I have this dataframe in pandas:
day customer amount
0 1 cust1 500
1 2 cust2 100
2 1 cust1 50
3 2 cust1 100
4 2 cust2 250
5 6 cust1 20
For convenience:
df = pd.DataFrame({'day': [1, 2, 1, 2, 2, 6],
'customer': ['cust1', 'cust2', 'cust1', 'cust1', 'cust2', 'cust1'],
'amount': [500, 100, 50, 100, 250, 20]})
I would like to create a new column 'amount2days' so as to aggragate amounts per customer for the last two days, to get the following dataframe:
day customer amount amount2days ----------------------------
0 1 cust1 500 500 (no past transactions)
1 2 cust2 100 100 (no past transactions)
2 1 cust1 50 550 (500 + 50 = rows 0,2
3 2 cust1 100 650 (500 + 50 + 100, rows 0,2,3)
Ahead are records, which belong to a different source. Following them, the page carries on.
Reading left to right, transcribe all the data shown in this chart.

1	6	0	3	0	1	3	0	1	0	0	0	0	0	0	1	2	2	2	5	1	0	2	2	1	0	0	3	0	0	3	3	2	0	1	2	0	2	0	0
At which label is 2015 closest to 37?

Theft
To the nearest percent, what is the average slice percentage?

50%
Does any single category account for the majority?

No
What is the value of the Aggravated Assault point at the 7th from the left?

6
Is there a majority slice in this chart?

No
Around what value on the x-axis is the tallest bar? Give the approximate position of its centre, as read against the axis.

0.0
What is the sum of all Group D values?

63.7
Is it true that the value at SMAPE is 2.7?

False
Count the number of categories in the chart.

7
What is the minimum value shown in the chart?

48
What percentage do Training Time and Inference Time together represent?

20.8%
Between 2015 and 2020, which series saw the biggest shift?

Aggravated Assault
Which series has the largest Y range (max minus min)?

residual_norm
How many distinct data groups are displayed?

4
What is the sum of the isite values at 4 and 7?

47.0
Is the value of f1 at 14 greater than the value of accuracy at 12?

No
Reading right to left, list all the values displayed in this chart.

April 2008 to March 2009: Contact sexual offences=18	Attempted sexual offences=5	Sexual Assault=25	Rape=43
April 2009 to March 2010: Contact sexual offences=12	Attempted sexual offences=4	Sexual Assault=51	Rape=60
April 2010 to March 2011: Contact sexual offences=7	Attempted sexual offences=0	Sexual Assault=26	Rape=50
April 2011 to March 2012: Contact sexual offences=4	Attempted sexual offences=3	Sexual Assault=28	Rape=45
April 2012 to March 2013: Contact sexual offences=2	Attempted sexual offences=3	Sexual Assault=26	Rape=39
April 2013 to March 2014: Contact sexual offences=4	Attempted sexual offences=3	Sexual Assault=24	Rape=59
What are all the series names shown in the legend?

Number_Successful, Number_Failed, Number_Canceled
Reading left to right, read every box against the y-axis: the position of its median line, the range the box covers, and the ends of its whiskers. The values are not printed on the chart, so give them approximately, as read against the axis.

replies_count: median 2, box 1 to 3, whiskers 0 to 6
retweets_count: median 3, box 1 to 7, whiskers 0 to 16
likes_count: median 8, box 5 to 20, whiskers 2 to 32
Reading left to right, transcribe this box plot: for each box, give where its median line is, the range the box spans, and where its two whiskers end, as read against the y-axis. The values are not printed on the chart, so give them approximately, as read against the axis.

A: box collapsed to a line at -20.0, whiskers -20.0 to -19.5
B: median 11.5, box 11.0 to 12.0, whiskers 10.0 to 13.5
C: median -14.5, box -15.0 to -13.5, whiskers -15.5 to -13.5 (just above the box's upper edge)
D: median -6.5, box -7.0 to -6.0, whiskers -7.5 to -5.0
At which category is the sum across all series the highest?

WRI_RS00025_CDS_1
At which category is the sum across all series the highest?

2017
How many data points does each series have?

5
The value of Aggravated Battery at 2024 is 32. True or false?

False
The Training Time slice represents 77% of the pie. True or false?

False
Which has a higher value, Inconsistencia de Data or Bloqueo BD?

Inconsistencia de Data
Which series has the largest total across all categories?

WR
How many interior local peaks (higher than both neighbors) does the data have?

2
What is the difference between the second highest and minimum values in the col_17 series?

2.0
4 2 cust2 250 350 (100 + 250, rows 1,4)
5 6 cust1 20 20 (notice day is 6, and no day=5 for cust1)
i.e. I would like to perform the following (pseudo) code:
df['amount2days'] = df_of_past_2_days['amount'].sum()
for each row. What is the most convenient way to do so?
The summing I wish to peroform is over the day, but days does not necessarily have to increment in each new row, as shown in the example. Still I want to sum amounts over the past 2 days.